HEp-2 cell staining assay

The HEp-2 cell-staining assay was performed using kits purchased from Aesku Diagnostics according to the manufacturer’s instructions. These Aesku slides use optimally fixed human epithelial (HEp-2) cells (ATCC) as a substrate and affinity-purified, FITC-conjugated goat anti-human IgG for detection. In brief, 2.5 μg or 25 μl of 100 μg/ml monoclonal antibodies or controls were added to wells and incubated on HEp-2 slides in a moist chamber at room temperature for 30 min. Slides were then rinsed and submerged in PBS and 25 μl FITC-conjugated goat anti-human IgG was immediately applied to each well. Slides were allowed to incubate at room temperature in a moist chamber for another 30 min.

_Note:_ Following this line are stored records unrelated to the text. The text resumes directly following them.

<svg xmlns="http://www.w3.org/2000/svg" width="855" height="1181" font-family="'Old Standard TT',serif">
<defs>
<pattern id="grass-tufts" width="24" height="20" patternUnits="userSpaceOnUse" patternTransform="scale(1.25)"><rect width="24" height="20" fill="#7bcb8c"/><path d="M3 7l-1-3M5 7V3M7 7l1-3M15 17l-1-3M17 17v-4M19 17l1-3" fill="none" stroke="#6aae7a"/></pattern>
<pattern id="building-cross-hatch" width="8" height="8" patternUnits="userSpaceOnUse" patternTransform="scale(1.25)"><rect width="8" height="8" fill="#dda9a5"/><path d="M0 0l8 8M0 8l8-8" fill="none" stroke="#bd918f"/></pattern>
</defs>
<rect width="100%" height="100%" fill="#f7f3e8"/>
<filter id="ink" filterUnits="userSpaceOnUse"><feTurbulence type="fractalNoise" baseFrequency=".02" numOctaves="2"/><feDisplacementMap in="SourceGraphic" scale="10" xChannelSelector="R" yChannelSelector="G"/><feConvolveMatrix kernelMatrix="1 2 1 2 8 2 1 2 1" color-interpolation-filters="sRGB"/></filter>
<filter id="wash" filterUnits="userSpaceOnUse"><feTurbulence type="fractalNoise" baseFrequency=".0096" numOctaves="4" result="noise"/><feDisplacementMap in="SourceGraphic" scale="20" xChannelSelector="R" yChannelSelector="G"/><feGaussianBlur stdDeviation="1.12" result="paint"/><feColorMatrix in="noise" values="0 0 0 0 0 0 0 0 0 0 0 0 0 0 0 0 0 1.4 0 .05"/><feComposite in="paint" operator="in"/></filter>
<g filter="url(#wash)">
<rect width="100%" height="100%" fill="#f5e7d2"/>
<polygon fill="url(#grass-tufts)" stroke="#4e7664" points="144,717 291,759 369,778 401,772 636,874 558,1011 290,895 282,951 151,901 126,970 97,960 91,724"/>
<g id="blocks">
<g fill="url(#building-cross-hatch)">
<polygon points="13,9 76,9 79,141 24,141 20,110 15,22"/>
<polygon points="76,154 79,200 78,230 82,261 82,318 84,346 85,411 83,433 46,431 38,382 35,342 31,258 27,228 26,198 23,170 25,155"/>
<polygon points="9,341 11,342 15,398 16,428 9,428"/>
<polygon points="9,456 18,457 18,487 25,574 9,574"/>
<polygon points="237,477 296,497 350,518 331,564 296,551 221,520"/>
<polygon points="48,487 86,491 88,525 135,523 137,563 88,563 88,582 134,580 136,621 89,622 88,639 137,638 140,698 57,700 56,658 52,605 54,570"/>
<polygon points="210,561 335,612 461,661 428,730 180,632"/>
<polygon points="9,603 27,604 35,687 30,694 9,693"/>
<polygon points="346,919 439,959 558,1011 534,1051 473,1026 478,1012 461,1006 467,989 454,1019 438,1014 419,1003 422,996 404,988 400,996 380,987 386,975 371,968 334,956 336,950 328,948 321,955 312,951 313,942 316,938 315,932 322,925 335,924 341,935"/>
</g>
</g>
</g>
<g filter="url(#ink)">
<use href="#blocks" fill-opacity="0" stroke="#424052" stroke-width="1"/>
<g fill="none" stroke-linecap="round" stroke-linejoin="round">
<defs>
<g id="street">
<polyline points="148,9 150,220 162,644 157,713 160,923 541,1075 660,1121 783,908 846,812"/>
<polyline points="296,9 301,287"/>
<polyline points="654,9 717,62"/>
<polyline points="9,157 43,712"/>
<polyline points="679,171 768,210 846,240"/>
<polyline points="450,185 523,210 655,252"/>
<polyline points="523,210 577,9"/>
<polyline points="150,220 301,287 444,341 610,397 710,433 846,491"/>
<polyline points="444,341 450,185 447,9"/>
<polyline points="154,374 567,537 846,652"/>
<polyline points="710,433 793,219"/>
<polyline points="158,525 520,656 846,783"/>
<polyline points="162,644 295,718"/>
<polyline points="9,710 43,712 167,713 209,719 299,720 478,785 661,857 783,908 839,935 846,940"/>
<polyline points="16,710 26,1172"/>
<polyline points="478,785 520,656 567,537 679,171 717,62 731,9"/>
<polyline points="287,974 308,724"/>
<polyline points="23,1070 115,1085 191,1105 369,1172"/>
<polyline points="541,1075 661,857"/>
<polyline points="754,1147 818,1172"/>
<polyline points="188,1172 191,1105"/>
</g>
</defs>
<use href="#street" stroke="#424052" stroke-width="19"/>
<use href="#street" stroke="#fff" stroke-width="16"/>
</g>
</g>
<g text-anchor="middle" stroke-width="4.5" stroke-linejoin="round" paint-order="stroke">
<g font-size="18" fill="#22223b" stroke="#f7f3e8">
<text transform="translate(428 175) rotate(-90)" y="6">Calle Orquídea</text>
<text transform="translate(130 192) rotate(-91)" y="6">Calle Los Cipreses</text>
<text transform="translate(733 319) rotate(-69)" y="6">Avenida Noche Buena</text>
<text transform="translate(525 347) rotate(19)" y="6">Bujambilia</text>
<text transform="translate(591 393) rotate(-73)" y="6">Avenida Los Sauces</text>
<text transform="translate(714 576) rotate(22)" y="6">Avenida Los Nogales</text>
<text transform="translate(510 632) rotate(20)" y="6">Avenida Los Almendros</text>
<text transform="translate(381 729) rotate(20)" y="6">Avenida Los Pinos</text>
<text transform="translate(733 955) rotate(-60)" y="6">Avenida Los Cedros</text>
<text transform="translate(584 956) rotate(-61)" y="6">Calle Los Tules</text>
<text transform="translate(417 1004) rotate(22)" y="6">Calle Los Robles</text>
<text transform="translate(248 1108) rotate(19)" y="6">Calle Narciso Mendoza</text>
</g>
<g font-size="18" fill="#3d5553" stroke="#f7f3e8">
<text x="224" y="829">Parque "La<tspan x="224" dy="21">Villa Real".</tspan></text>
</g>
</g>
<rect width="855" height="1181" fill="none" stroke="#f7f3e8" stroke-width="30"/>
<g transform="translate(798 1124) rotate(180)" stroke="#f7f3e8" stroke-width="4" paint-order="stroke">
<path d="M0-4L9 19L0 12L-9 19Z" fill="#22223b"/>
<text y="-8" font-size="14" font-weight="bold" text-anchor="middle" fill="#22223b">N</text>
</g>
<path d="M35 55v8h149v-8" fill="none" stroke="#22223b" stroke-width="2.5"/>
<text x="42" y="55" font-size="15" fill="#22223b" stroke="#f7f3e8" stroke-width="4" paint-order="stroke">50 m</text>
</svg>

Slides were then washed in the same manner as above and then mounted on coverslips using the provided mounting medium. Slides were viewed at 20× magnification and photographed on an EVOS f1 fluorescence microscope at 250 ms exposure with 100% intensity. Positive and negative control sera were provided by the vendor. Samples showing fluorescence greater than the negative control were considered positive for HEp-2 staining.

Polyspecificity reagent (PSR) binding assay

Monoclonal antibodies were screened for reactivity with preparations of solubilized membrane proteins (SMP) and cytosolic proteins (SCP) as described previously with a small modification35. In brief, SMP and SCP were extracted from CHO cells (ATCC). The protein concentration was determined using the Dc-protein assay kit (BioRad). SMP and SCP were then immobilized on ELISA plates for monoclonal antibody screening. The results were established by reading the absorbance at 450 nm of the examined samples.

Single autoantigen reactivity

Single-antigen ELISAs for SSA/Ro, SS-B/La, Sm, ribonucleoprotein (RNP), Jo-1, double-stranded DNA, centromere B, and histones were purchased from Aesku Diagnostics. The 96 wells were separately coated with these eight cellular and nuclear antigens for the qualitative detection of monoclonal antibody reactivity. A cut-off calibrator was provided by the manufacturer. The negative control was diluted human serum.

Data availability

Gene sequences of the reported antibodies have been deposited in GenBank under accession numbers MF167436MF167455. Source Data for Figs 1, 2, 3 and Extended Data Figs 2, 5, 8 are provided with the online version of the paper. Other data are available on request from the corresponding authors.